It takes a truly creative mind to conjure up a new technique on an age-old art like painting. Artist Allison Cortson doesn't simply paint with acrylics and oils. This innovative painter produces works made with dust. Her ongoing series of aptly titled Dust Paintings began several years ago, only now beginning to gain recognition for their unique contents.
The Los Angeles-based artist's large-scale paintings blend several materials, requiring a few meticulous steps to retain its composition. Firstly, Cortson collects dust from the living space of her portraiture's subjects through their vacuum. This dust accumulation process spans over the course of several months, being that her paintings are so massive in size, some reaching nearly 70 inches in length. After the precise collection, Cortson paints the subject with oil paints while reserving the accrued dust for the rest of the image. She explains, “I sprinkle [the dust] on the canvas and manipulate with a brush. When finished the dust is coated with an acrylic sealer.”

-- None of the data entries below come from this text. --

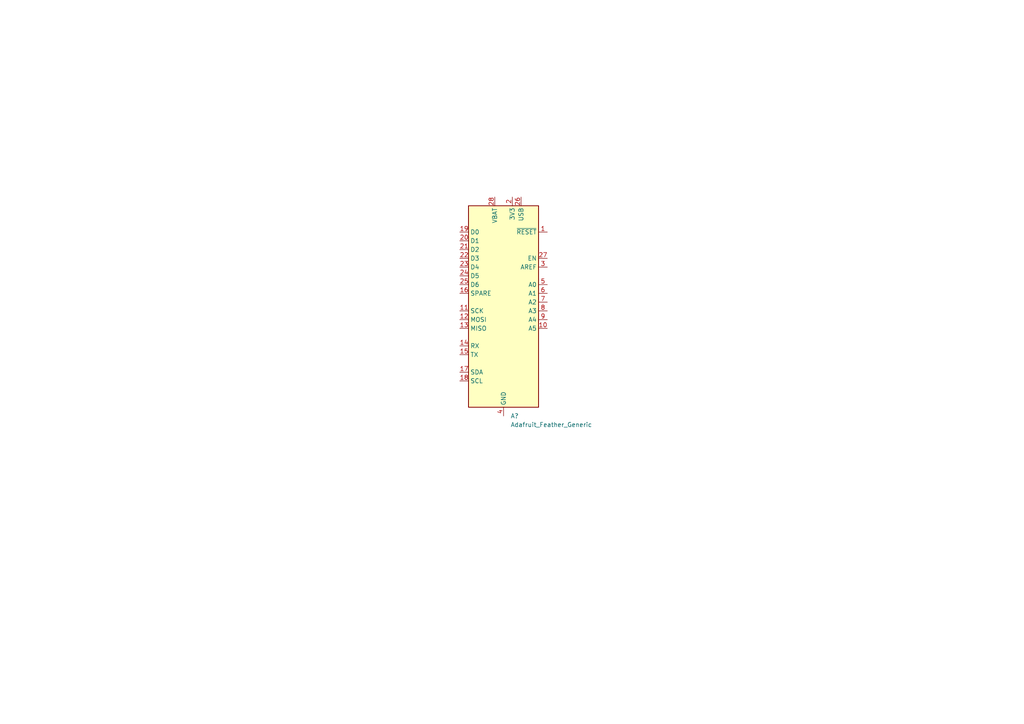
<source format=kicad_sch>
(kicad_sch (version 20211123) (generator eeschema)

  (uuid 76530d35-5ad6-4d34-8f77-8227e3cc76e9)

  (paper "A4")

  (title_block
    (title "Controller for ROV")
    (date "2023-12-30")
    (rev "1")
  )

  


  (symbol (lib_id "MCU_Module:Adafruit_Feather_Generic") (at 146.05 87.63 0) (unit 1)
    (in_bom yes) (on_board yes) (fields_autoplaced)
    (uuid 6c19b12d-252d-476a-91d8-134f83daea99)
    (property "Reference" "A?" (id 0) (at 148.0694 120.65 0)
      (effects (font (size 1.27 1.27)) (justify left))
    )
    (property "Value" "Adafruit_Feather_Generic" (id 1) (at 148.0694 123.19 0)
      (effects (font (size 1.27 1.27)) (justify left))
    )
    (property "Footprint" "Module:Adafruit_Feather" (id 2) (at 148.59 121.92 0)
      (effects (font (size 1.27 1.27)) (justify left) hide)
    )
    (property "Datasheet" "https://cdn-learn.adafruit.com/downloads/pdf/adafruit-feather.pdf" (id 3) (at 146.05 107.95 0)
      (effects (font (size 1.27 1.27)) hide)
    )
    (pin "1" (uuid 2b56c621-ed97-443c-8fea-188412828a51))
    (pin "10" (uuid 42140ea1-519c-4482-b49c-ea13effaa923))
    (pin "11" (uuid da1eacba-2651-4e04-95d9-00a3f83d04d9))
    (pin "12" (uuid 72d8dd82-7dda-4573-bb85-6195e57bbf50))
    (pin "13" (uuid 792bbb66-ba45-4eac-8dfb-e9e28ed63f31))
    (pin "14" (uuid c256005b-820d-488d-8f62-b1369aee23c6))
    (pin "15" (uuid 0f08f9cb-1d84-4ed8-b1af-307e474e890c))
    (pin "16" (uuid 3a218b0c-3177-43fc-9e25-7030bf95eca7))
    (pin "17" (uuid 123abe69-a1bf-4c76-99eb-3c230e3ae204))
    (pin "18" (uuid b58963f6-e20e-4b36-8bd1-e565b608f702))
    (pin "19" (uuid af860956-4768-4cb3-a3d6-3eabe9fd7043))
    (pin "2" (uuid d851d4ba-865e-4ae6-9585-487d3f9663ff))
    (pin "20" (uuid a7ab860a-7335-4696-9e15-455241809330))
    (pin "21" (uuid e649291b-555c-4139-bc75-a193c48f5310))
    (pin "22" (uuid 73898a61-c926-48b2-8baa-9fc9217272b9))
    (pin "23" (uuid 8d0e30f0-c66b-4433-ae7a-9837c17533a0))
    (pin "24" (uuid cc704292-414c-47da-aa76-6d0dbf474a1d))
    (pin "25" (uuid 18b05bc1-4e1e-4a10-8091-3720d0d20a99))
    (pin "26" (uuid 37eeb791-7e02-4267-a5f6-d8f9a133a1d4))
    (pin "27" (uuid 34d955ae-9773-4417-a6e9-9858b7e2e746))
    (pin "28" (uuid ef1202f1-bda6-446e-a637-28633091d6bb))
    (pin "3" (uuid c7215c52-87d0-4e9e-bd1e-d82883b140cd))
    (pin "4" (uuid d814c44c-9935-436d-90ca-f3fe3503f4ee))
    (pin "5" (uuid fc6672be-a0b0-4f77-9258-a0c35ee74bb7))
    (pin "6" (uuid d9b7f89f-2c55-4bed-8a9c-fe5d2c3674f3))
    (pin "7" (uuid f7ba3e2e-25ee-4355-9758-51d16608ca10))
    (pin "8" (uuid 682dfa4e-dbf7-4ede-92a7-cedb9ce8adf2))
    (pin "9" (uuid 5515b985-5b82-43b3-812e-3f304165fe73))
  )

  (sheet_instances
    (path "/" (page "1"))
  )

  (symbol_instances
    (path "/6c19b12d-252d-476a-91d8-134f83daea99"
      (reference "A?") (unit 1) (value "Adafruit_Feather_Generic") (footprint "Module:Adafruit_Feather")
    )
  )
)

</source>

The idea behind the series is that “matter is mostly empty space.” It's an interesting concept that Cortson tackles in a highly creative way. Like dust, “things” just take up space. They are not organic entities that enrich or alter a life on their own. It is through interactivity, initiated by the living, that a “thing” provides value. That all being said, I keep thinking in the back of my mind about a random trivia fact I have acquired and can't seem to shake: a large percentage of dust is comprised of dead, discarded skin. In an ironic way, the background is part of each of the subjects.